YOUR GOAL: Only lines that contain the word "Rate" belong in the answer; copy them from the records below.

Stored data entries:
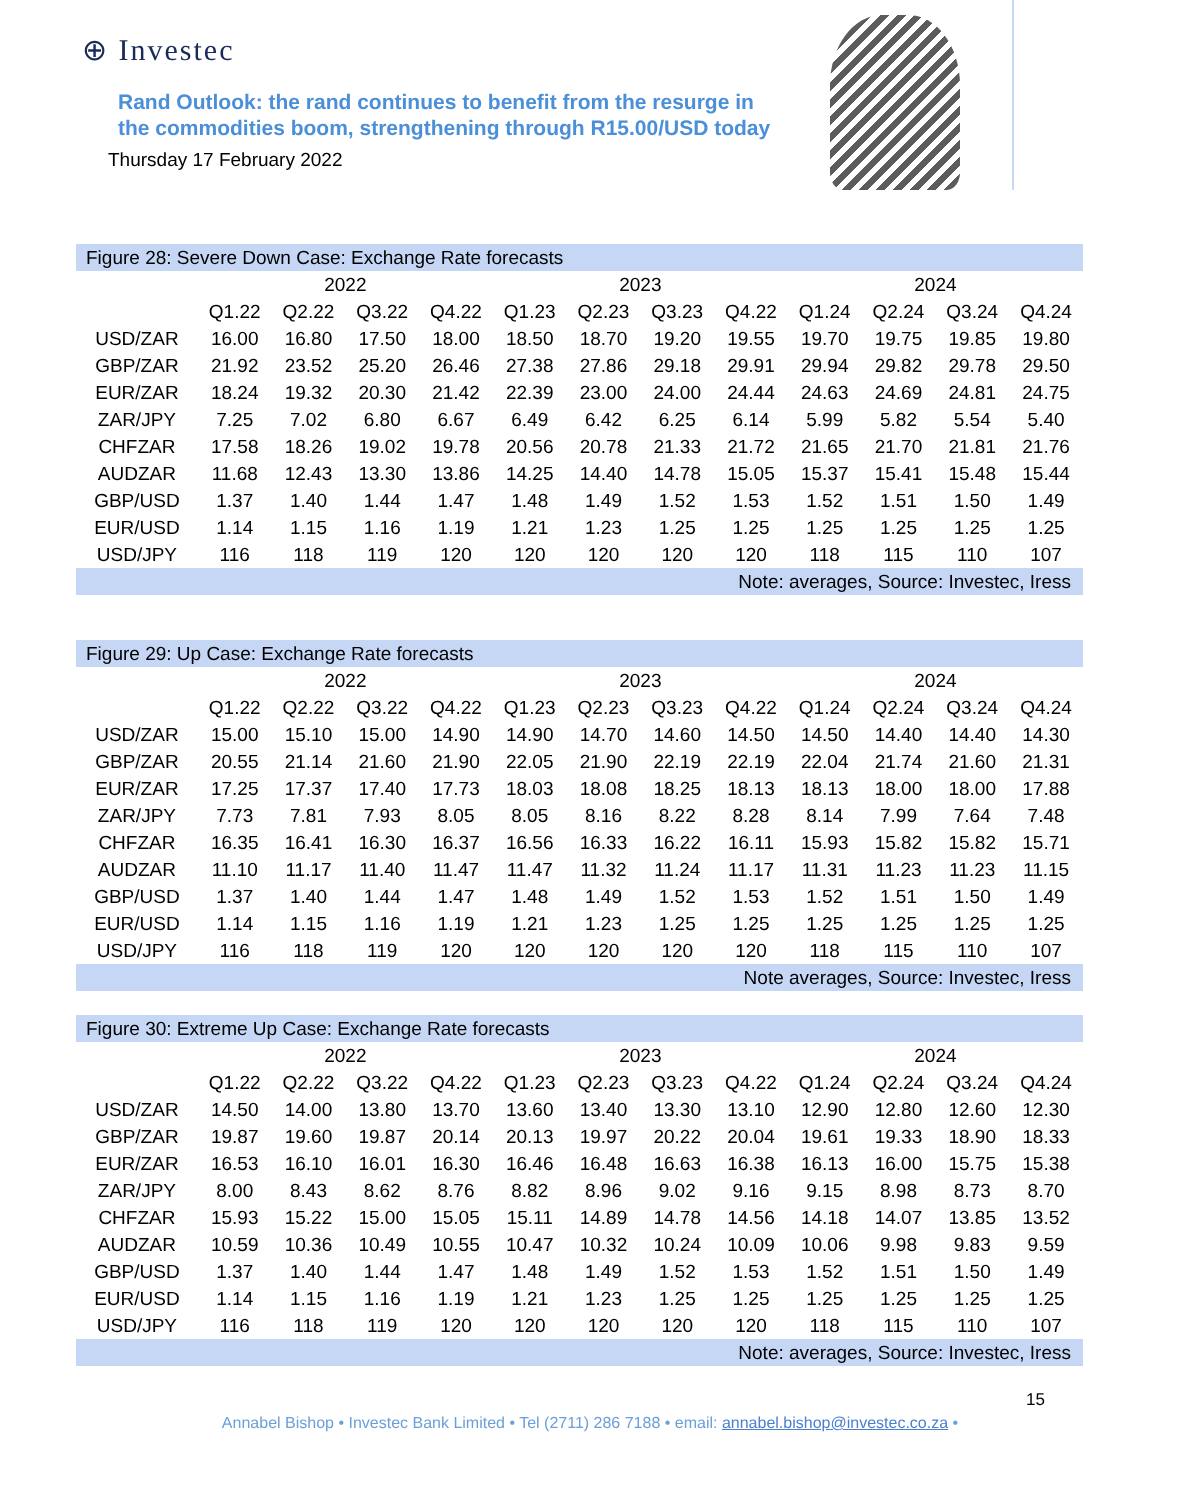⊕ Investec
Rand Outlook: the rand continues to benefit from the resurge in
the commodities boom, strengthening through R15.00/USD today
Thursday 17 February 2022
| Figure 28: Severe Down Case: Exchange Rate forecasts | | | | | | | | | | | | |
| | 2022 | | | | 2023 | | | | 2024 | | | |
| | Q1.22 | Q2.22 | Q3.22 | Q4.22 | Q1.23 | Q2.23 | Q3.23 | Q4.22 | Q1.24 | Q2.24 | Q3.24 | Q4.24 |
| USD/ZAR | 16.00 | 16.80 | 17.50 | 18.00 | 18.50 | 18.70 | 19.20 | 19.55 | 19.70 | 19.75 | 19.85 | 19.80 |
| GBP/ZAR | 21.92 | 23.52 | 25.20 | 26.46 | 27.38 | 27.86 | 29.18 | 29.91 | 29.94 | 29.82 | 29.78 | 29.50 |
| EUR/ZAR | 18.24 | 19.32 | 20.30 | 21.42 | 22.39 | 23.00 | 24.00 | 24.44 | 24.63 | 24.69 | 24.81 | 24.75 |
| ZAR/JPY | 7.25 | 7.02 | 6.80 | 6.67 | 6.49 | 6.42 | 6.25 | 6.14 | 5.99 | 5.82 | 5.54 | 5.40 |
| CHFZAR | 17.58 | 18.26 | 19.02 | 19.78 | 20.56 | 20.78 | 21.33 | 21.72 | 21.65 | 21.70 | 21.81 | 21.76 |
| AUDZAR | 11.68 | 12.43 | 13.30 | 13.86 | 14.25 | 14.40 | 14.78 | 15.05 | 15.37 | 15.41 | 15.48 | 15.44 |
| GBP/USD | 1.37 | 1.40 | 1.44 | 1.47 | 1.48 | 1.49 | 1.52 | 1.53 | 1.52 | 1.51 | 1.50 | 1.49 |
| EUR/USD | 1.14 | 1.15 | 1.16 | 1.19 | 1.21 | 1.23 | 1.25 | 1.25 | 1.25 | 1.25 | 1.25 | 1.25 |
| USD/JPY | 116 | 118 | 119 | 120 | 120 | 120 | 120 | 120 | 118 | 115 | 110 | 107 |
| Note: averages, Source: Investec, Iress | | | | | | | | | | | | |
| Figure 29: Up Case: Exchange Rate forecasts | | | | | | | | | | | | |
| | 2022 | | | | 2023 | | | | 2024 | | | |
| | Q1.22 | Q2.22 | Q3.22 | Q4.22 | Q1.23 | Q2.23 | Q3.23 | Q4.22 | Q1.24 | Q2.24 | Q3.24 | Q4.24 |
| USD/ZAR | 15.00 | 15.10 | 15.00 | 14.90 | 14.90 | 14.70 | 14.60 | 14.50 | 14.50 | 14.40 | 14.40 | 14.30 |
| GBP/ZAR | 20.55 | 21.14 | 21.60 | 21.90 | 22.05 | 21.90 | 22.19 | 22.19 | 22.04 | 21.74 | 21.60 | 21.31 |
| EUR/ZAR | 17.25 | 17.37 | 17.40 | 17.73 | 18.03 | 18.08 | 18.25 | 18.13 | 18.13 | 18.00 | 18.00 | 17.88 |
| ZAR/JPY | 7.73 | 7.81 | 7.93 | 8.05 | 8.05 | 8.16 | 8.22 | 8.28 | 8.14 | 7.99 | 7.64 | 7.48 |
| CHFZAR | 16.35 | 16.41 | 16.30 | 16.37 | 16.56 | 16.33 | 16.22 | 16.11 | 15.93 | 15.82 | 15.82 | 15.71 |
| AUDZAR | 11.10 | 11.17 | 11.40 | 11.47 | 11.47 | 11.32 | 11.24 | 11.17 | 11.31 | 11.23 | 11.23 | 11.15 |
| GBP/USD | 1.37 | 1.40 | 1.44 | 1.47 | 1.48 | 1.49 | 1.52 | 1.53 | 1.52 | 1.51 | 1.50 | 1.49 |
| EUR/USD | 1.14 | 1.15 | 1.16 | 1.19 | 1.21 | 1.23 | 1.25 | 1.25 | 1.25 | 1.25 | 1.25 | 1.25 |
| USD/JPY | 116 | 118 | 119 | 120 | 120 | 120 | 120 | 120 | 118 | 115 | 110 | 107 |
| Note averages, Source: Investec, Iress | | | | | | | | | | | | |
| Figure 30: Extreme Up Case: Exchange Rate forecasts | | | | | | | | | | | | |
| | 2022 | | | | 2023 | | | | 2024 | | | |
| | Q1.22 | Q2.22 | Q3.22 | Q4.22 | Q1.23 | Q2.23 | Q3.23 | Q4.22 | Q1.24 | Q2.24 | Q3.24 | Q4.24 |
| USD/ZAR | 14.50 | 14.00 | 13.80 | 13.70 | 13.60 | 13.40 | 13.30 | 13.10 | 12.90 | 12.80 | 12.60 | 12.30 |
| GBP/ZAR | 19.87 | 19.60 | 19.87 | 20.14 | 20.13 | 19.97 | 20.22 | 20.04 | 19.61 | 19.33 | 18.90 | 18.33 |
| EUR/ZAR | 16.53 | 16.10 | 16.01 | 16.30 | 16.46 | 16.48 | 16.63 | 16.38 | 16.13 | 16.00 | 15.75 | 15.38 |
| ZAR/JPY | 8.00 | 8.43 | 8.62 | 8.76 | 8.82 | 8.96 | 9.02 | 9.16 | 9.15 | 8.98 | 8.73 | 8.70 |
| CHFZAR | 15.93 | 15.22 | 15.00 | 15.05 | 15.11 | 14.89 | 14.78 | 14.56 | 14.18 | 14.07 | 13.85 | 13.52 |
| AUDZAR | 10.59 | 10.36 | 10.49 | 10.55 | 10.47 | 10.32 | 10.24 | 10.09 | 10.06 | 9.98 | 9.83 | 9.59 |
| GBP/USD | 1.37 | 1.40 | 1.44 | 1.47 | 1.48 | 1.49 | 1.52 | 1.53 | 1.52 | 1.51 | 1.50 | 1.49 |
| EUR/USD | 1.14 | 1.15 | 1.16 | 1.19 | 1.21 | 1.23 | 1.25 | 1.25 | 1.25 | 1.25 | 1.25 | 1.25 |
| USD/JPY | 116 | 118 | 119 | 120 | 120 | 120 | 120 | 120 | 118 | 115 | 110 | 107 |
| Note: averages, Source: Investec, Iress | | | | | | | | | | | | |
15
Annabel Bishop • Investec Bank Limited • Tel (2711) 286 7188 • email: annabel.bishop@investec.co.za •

---

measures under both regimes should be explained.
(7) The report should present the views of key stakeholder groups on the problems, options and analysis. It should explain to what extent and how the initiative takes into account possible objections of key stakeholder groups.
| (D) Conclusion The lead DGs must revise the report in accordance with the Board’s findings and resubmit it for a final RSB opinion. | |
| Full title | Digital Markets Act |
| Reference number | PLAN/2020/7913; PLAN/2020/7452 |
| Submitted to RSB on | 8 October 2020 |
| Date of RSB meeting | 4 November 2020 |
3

==

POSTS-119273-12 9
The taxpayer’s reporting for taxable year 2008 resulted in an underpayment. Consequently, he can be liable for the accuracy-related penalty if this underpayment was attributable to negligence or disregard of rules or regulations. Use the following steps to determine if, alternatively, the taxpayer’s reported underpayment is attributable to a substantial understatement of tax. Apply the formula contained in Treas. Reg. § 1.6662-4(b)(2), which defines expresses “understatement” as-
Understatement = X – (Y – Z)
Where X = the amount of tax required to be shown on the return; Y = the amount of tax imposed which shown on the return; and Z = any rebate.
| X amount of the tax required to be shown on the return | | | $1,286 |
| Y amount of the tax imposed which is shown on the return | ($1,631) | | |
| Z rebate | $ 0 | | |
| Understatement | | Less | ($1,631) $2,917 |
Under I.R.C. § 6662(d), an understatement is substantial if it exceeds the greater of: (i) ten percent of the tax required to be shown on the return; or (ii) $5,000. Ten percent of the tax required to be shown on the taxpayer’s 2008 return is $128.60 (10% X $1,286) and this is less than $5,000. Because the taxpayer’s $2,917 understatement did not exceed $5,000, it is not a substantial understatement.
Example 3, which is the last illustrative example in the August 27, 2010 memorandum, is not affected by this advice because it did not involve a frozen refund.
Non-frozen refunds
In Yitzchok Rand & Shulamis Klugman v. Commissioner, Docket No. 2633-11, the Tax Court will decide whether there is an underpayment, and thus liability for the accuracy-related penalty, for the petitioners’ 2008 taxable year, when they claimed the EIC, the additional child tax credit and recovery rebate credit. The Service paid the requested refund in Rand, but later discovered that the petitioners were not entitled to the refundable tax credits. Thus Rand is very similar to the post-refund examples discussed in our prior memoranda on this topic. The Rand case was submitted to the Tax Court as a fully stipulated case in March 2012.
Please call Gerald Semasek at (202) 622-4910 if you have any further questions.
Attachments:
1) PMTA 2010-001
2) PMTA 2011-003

TASK ANSWER:
| Figure 28: Severe Down Case: Exchange Rate forecasts | | | | | | | | | | | | |
| Figure 29: Up Case: Exchange Rate forecasts | | | | | | | | | | | | |
| Figure 30: Extreme Up Case: Exchange Rate forecasts | | | | | | | | | | | | |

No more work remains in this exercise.